Recently I have had two clients come to be with tax planning documents they paid over $5,000 for. When they showed me the documents some of the strategies were things, I had told them to do many times.

Included prominently in the plans was “hire your children and or grandchildren.” While this is a great way to shift income from a business owner to their children or grandchildren, to make it legal the kids must perform services for the business and be paid based on the value of those services. An important part of this planning technique, one that was not included in the $5,000 plan. To add insult to injury, when reviewing the notes from the last two years of tax planning meetings I had with the client, I had to point out that I had been telling them to do this for 3 years. I even told them how I used this strategy to put my three children through college.

Another strategy these tax planners provided was to have the business pay rent to the owner for use of their home for less that 14 days. While one can receive rent for up to 14 days for the use of their home, and exclude the rent received from tax, the rental payment from the business needs to be for a legitimate business purpose, not just to avoid taxes. Rent your home for the football game on AirB&B for 14 days or less and you can exclude the income. Have your business pay you and claim it is rent so you can avoid tax– it’s fraud (as there is no business purpose).

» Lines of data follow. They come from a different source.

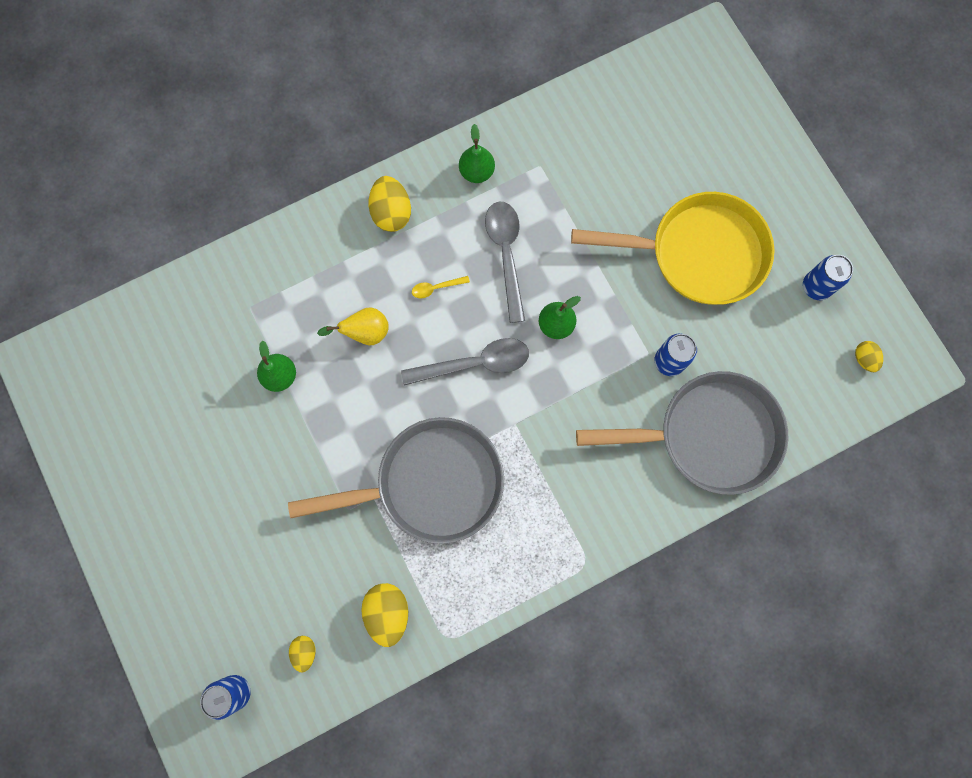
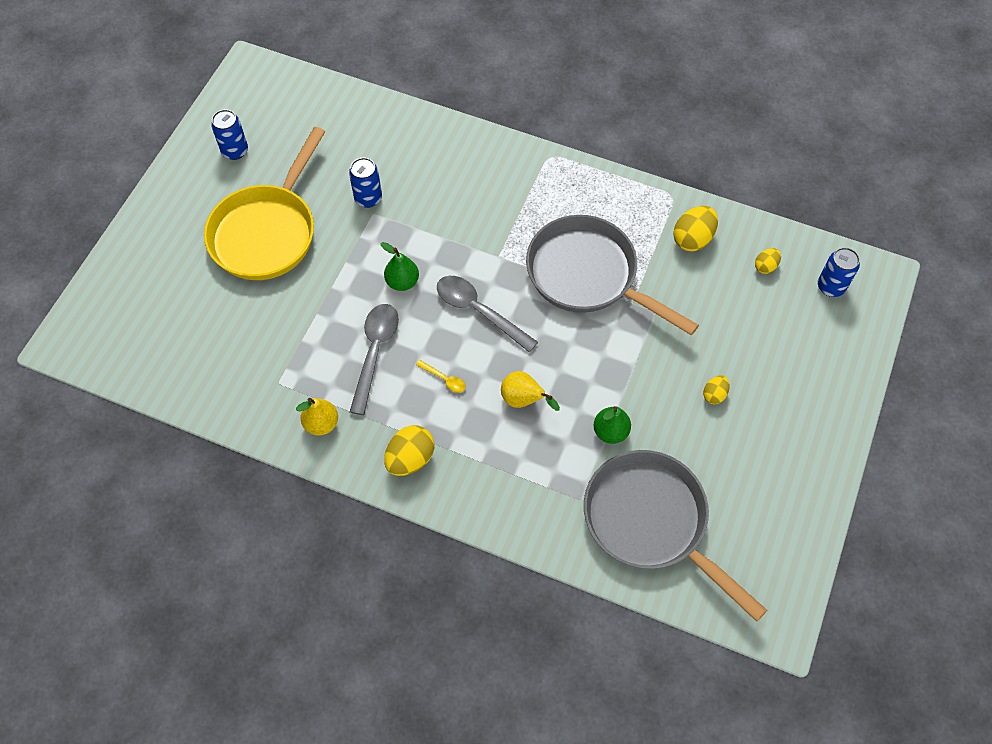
camera: 130 degrees left, 15 degrees down
(476, 172) = (321, 424): green pear -> yellow pear
(506, 254) = (375, 352): grey spoon -> grey spoon turned 150 degrees clockwise
(699, 253) = (267, 232): yellow pan -> yellow pan turned 120 degrees counterclockwise
(709, 435) = (400, 145): grey pan -> grey pan (651, 522)
(864, 359) = (268, 97): yellow egg -> yellow egg (714, 395)

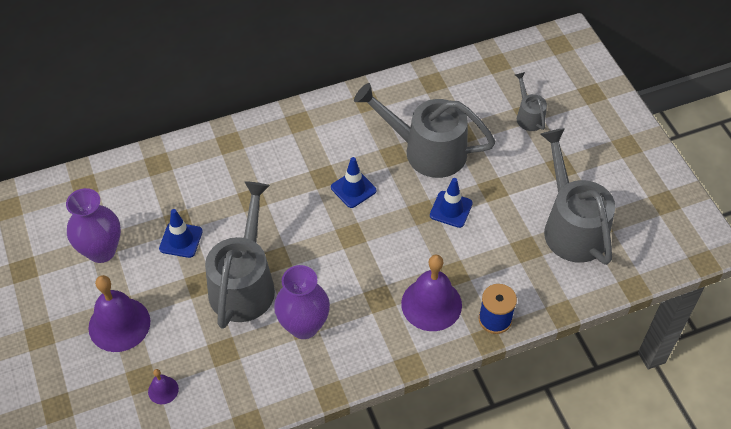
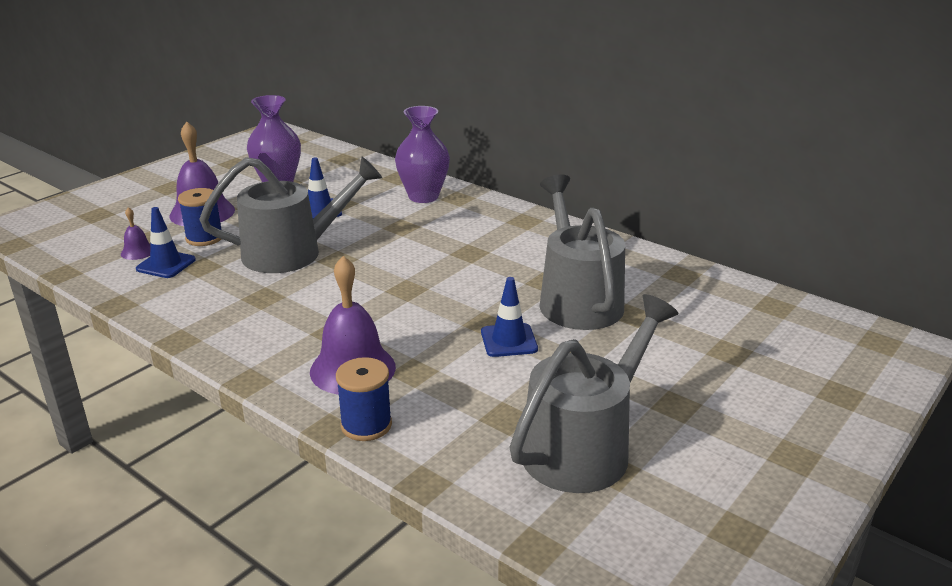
camera: 60 degrees right, 25 degrees down
(172, 336) = (204, 238): none -> blue spool
(304, 326) = (262, 298): purple vase -> purple vase (423, 196)
(353, 189) = (471, 273): blue traffic cone -> blue traffic cone (166, 264)
(528, 116) = (725, 353): grey watering can -> none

These are just two of the strategies provided by these high-priced tax planning scammers. There were many more, all of which we had either discussed with the client, and they had failed to act on, or they had major drawbacks as they required complex compliance, cost more than what they saved or did not fully disclose what was necessary.

The good news is the $5,000 was a tax-deductible business expense. The bad news is the $5,000 spent was a lot more than the value of the tax deduction.

The problem for the firm and I is do we really need to charge clients an extra $5,000 to get them to listen to the advice we give them? Most importantly, how do we help clients take the actions necessary to put that advice to work for them?